L’IMMAGINARIO medievale viveva spesso di simboli. Quello per eccellenza è dato dalla figura del conquistatore Alessandro Magno: soprattutto in un’epoca che conosceva il mondo extraeuropeo (almeno fino al pieno Duecento, quando diplomatici e marcanti presero a viaggiarvi sul serio) attraverso la lente fuorviante della geografia classica, ci si interrogava sulle meraviglie dell’Asia, e dunque il fondatore di un impero sconfinato per quanto effimero non poteva che suscitare interesse e dar vita a interpretazioni. Anche in virtù della morte all’apice del successo, che lo proiettava immediatamente al di sopra di tutti gli altri personaggi della storia, il mito di Alessandro Magno rivive, infatti, in una quantità di opere medievali.

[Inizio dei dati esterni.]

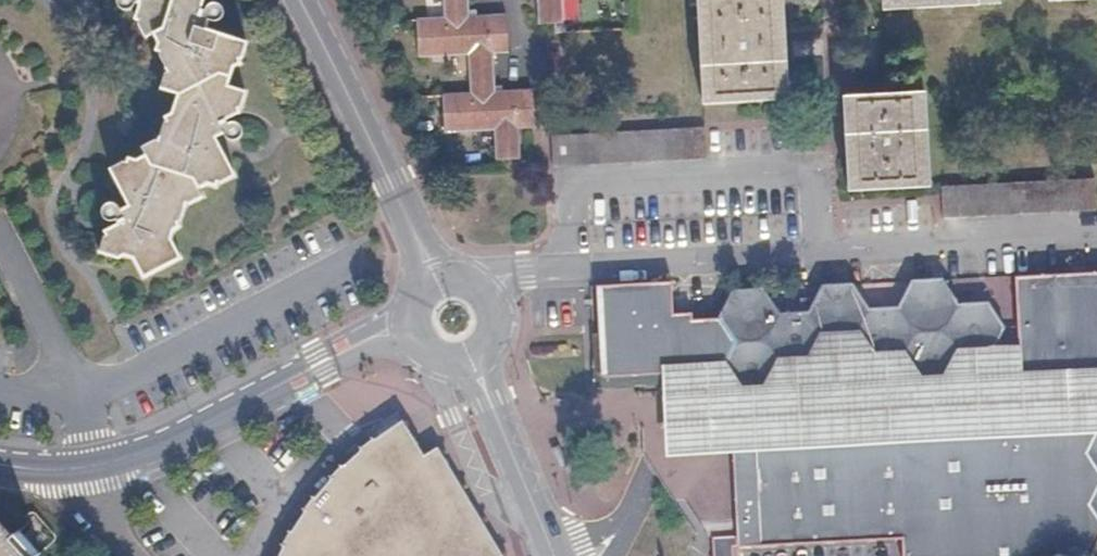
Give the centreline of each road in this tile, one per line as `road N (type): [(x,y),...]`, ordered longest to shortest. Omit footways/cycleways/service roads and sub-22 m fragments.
road 1 (residential): [(0,464),(96,463),(413,327)]
road 2 (residential): [(815,251),(813,172),(569,185),(567,270)]
road 3 (tertiary): [(299,0),(437,281)]
road 4 (residential): [(815,251),(1096,234)]
road 5 (residential): [(567,270),(815,251)]
road 6 (tertiary): [(470,360),(553,555)]

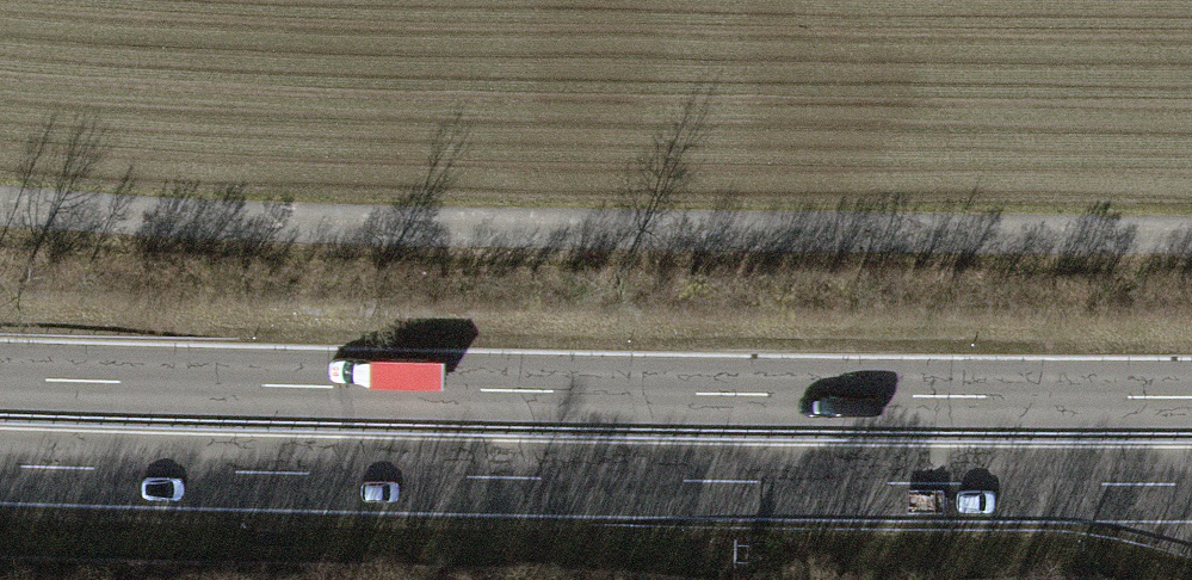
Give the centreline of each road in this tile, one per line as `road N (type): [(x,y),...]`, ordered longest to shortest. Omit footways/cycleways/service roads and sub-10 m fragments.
road 1 (unclassified): [(1191,233),(0,207)]
road 2 (trunk): [(1191,398),(0,379)]
road 3 (trunk): [(0,466),(1191,484)]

FRA QUESTE, l’Alessandreide di Gualtiero di Châtillon, opera del XII secolo che conobbe un enorme successo, finora disponibile in edizione critica, ma non in traduzione italiana. Colma questo vuoto Lorenzo Bernardinello (Gualtiero di Châtillon, Alessandreide, Pacini Editore, pp. 368, euro 20), che ne ripropone il testo latino, ma con la traduzione a fronte e un ricco apparato di note esplicative. L’introduzione completa l’ottimo lavoro ambientando il testo, assai ammirato e conosciuto dai posteri, nel XII secolo, uno dei più ricchi nella storia della cultura europea.